--- LISTED ENTRIES Enclosed Below ---
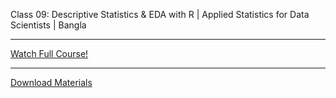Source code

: Class 09: Descriptive Statistics & EDA with R | Applied Statistics for Data Scientists | Bangla <br>

---

[Watch Full Course!](https://youtu.be/r6ckBNr1k8g)

---

[Download Materials](https://drive.google.com/file/d/1EE9wpsyqVXnjFbx8yAK8OG_EQIjSrhtQ/view?usp=sharing)

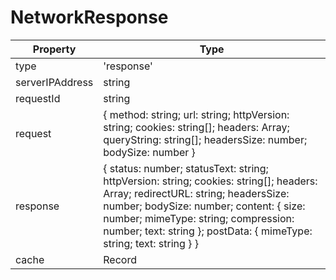 # NetworkResponse

| Property        | Type                                                                                                                                                                                                                                                                                      |
| --------------- | ----------------------------------------------------------------------------------------------------------------------------------------------------------------------------------------------------------------------------------------------------------------------------------------- |
| type            | 'response'                                                                                                                                                                                                                                                                                |
| serverIPAddress | string                                                                                                                                                                                                                                                                                    |
| requestId       | string                                                                                                                                                                                                                                                                                    |
| request         | { method: string; url: string; httpVersion: string; cookies: string\[]; headers: Array; queryString: string\[]; headersSize: number; bodySize: number }                                                                                                                                   |
| response        | { status: number; statusText: string; httpVersion: string; cookies: string\[]; headers: Array; redirectURL: string; headersSize: number; bodySize: number; content: { size: number; mimeType: string; compression: number; text: string }; postData: { mimeType: string; text: string } } |
| cache           | Record                                                                                                                                                                                                                                                                                    |
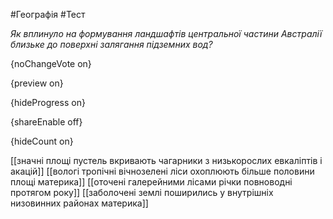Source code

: #Географія #Тест

*Як вплинуло на формування ландшафтів центральної частини Австралії близьке до поверхні залягання підземних вод?*

{noChangeVote on}

{preview on}

{hideProgress on}

{shareEnable off}

{hideCount on}

[[значні площі пустель вкривають чагарники з низькорослих евкаліптів і акацій]]
[[вологі тропічні вічнозелені ліси охоплюють більше половини площі материка]]
[[оточені галерейними лісами річки повноводні протягом року]]
[[заболочені землі поширились у внутрішніх низовинних районах материка]]
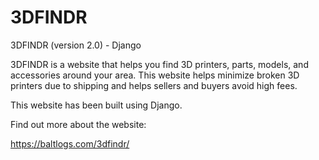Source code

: # 3DFINDR
3DFINDR (version 2.0) - Django 

3DFINDR is a website that helps you find 3D printers, parts, models, and accessories around your area. This website helps minimize broken 3D printers due to shipping and helps sellers and buyers avoid high fees.

This website has been built using Django.

Find out more about the website:


https://baltlogs.com/3dfindr/
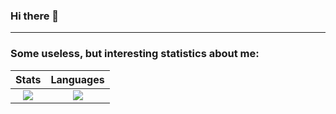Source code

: ### Hi there 👋

---

### Some useless, but interesting statistics about me:

Stats            |   Languages
:-------------------------:|:-------------------------:
 ![](https://github-readme-stats.vercel.app/api?username=Impervguin&show_icons=true&theme=tokyonight) |  ![](https://github-readme-stats.vercel.app/api/top-langs/?username=Impervguin&langs_count=8&layout=compact&size_weight=0.5&count_weight=0.5&theme=tokyonight&hide=jupyter-notebook)
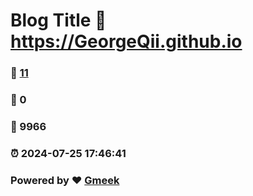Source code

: # Blog Title :link: https://GeorgeQii.github.io 
### :page_facing_up: [11](https://GeorgeQii.github.io/tag.html) 
### :speech_balloon: 0 
### :hibiscus: 9966 
### :alarm_clock: 2024-07-25 17:46:41 
### Powered by :heart: [Gmeek](https://github.com/Meekdai/Gmeek)
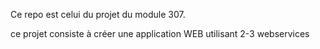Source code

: Ce repo est celui du projet du module 307. 

ce projet consiste à créer une application WEB utilisant 2-3 webservices 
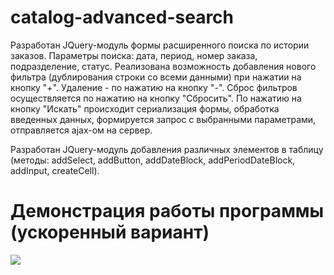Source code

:# catalog-advanced-search

Разработан JQuery-модуль формы расширенного поиска по истории заказов.
Параметры поиска: дата, период, номер заказа, подразделение, статус. 
Реализована возможность добавления нового фильтра (дублирования строки со всеми данными) при нажатии на кнопку "+". Удаление - по нажатию на кнопку "-". 
Сброс фильтров осуществляется по нажатию на кнопку "Сбросить".
По нажатию на кнопку "Искать" происходит сериализация формы, обработка введенных данных, формируется запрос с выбранными параметрами, отправляется ajax-ом на сервер.

Разработан JQuery-модуль добавления различных элементов в таблицу (методы: addSelect, addButton, addDateBlock, addPeriodDateBlock, addInput, createCell).

# Демонстрация работы программы (ускоренный вариант)
![](adv-search.gif)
--- End of Enclosed LISTED ENTRIES ---
Based on the entries above, give the number of lines with the string "headersSize" and no further text.

2